1. Where it appears that the court whose action is sought to be prohibited has clearly no jurisdiction of the cause originally, or of some collateral matter arising therein, a party who has objected to the jurisdiction at the outset, and has no other remedy, is entitled to a writ of prohibition as a matter [155 U.S. 396, 403] of right. But where there is another legal remedy by appeal or otherwise, or where the question of the jurisdiction of the court is doubtful, or depends on facts which are not made matter of record, or where the application is made by a stranger, the granting or refusal of the writ is discretionary. Nor is the granting of the writ obligatory where the case has gone to sentence, and the want of jurisdiction does not appear upon the face of the proceedings. Smith v. Whitney, 116 U.S. 167, 173 , 6 S. Sup. Ct. 570; In re Cooper, 143 U.S. 472, 495 , 12 S. Sup. Ct. 453. Tested by these rules, we are clear that a proper case is not made for awarding the writ of prohibition.
2. The writ of mandamus cannot be issued to compel the court below to decide a matter before it in a particular way, or to review its judicial action had in the exercise of legitimate jurisdiction. The writ cannot be used to perform the office of an appeal or writ of error, even if no appeal or writ of error is given by law. American Const. Co. v. Jacksonville Ry. Co., 148 U.S. 372, 379 , 13 S. Sup.
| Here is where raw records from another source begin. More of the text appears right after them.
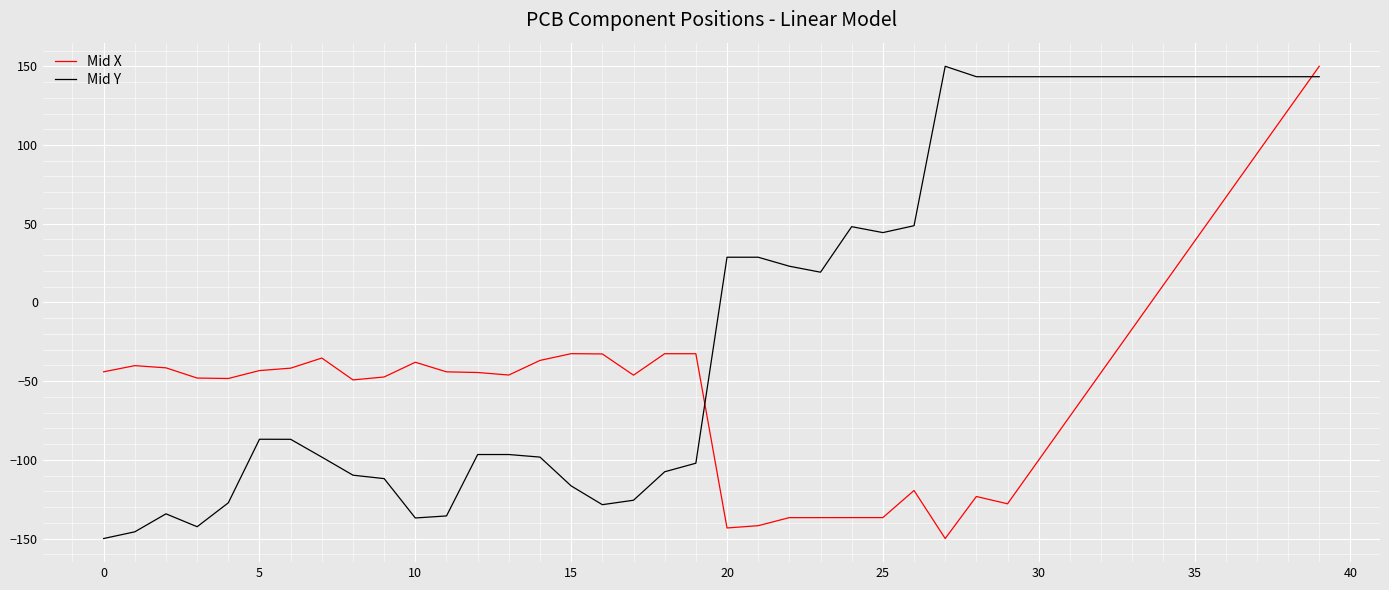

What is the maximum value shown in the chart?

150.0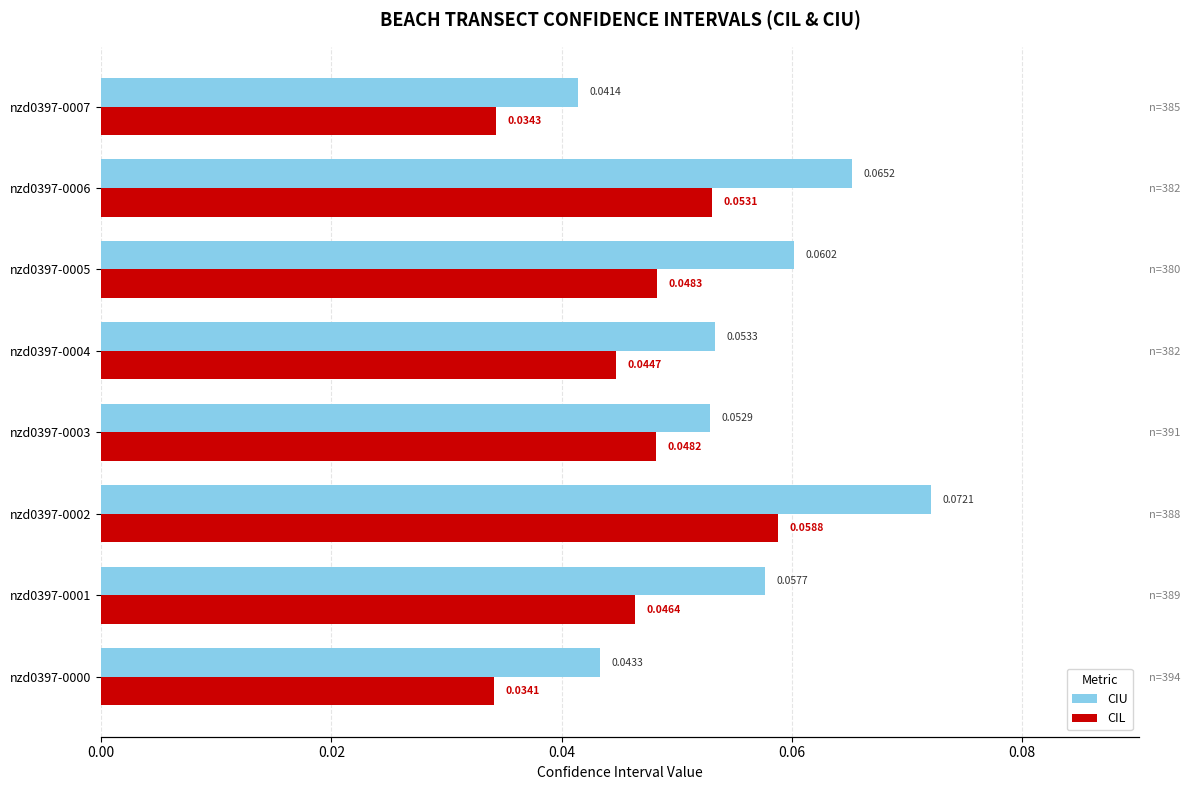

At how many categories does at least one series exceed 0?

8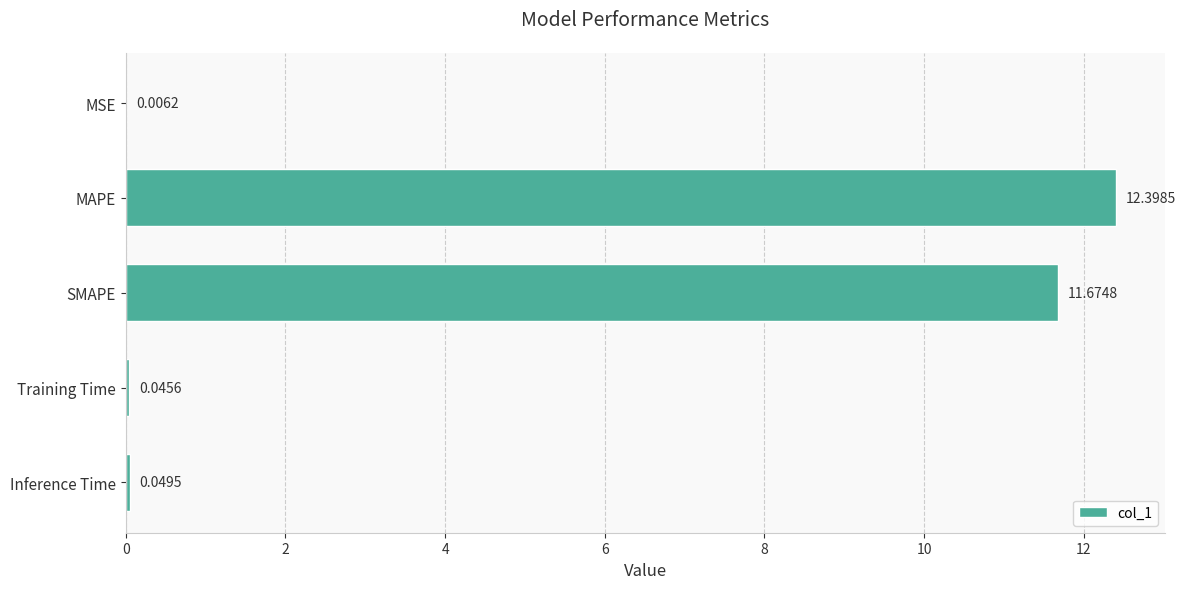

How many data points does each series have?

5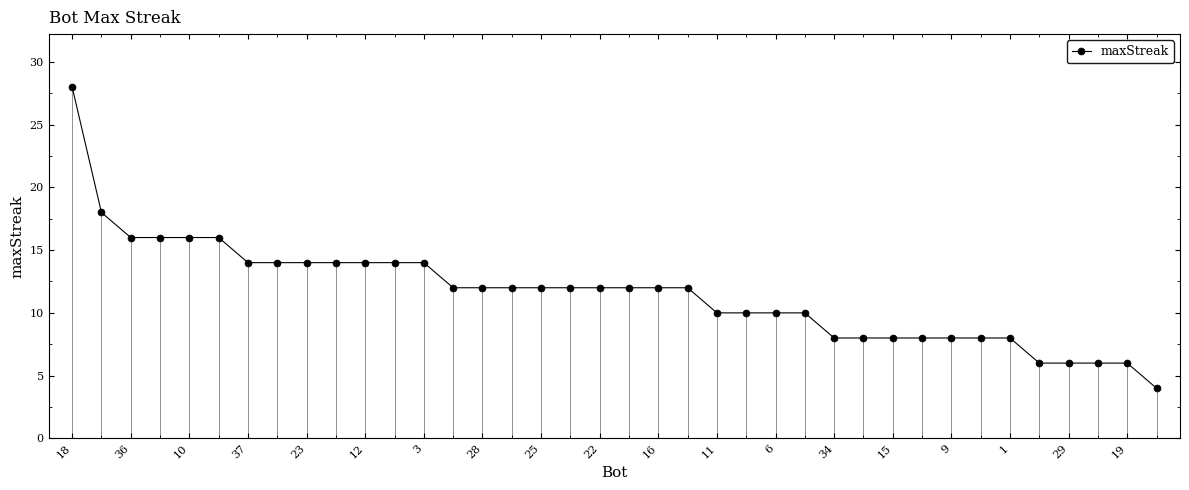

Is this an area chart (filled region under the line)?

No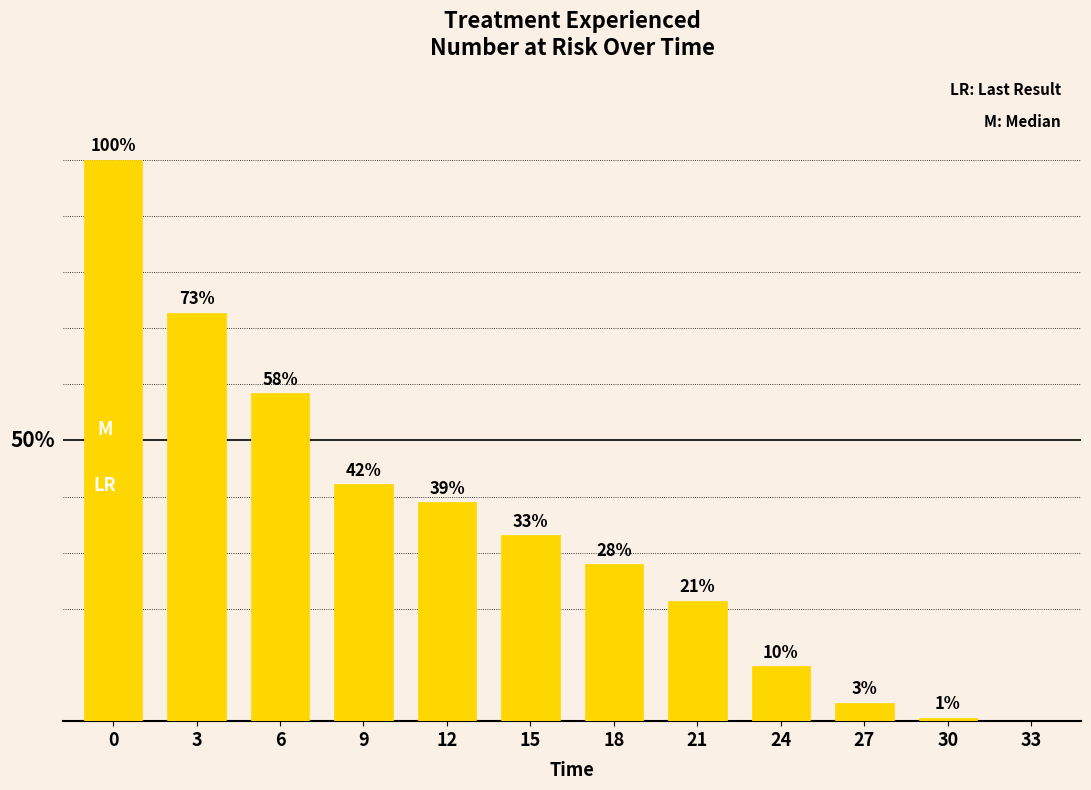

The value at 33 is 53.0. True or false?

False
Ct. 758.
The circuit court has proceeded to judgment in the premises, and we cannot revise and reverse its decision by resort to this writ in the manner proposed; nor can we command it to adjudicate upon the rights of parties not before it, by directing it to cause securities which may have been deposited to be returned to their owners, and to restore the parties to their original positions. Still less can we direct the hearing of further argument because counsel may consider that the opportunity for the expression of his views and the presentation of objections has not been as ample as in his opinion should have been afforded. The mere fact that in the administration of the assets of an insolvent corporation in the custody of receivers summary proceedings are resorted to does not in itself affect the jurisdiction of the circuit court as having proceeded in excess of its powers; and, where notice has been given, and hearing had, the result cannot properly be interfered with by mandamus. Ex parte Parsons, 150 U.S. 150 , 14 Sup. Ct. 50.
We perceive no ground for the extraordinary interposition of this court by the issue of either of the writs applied for.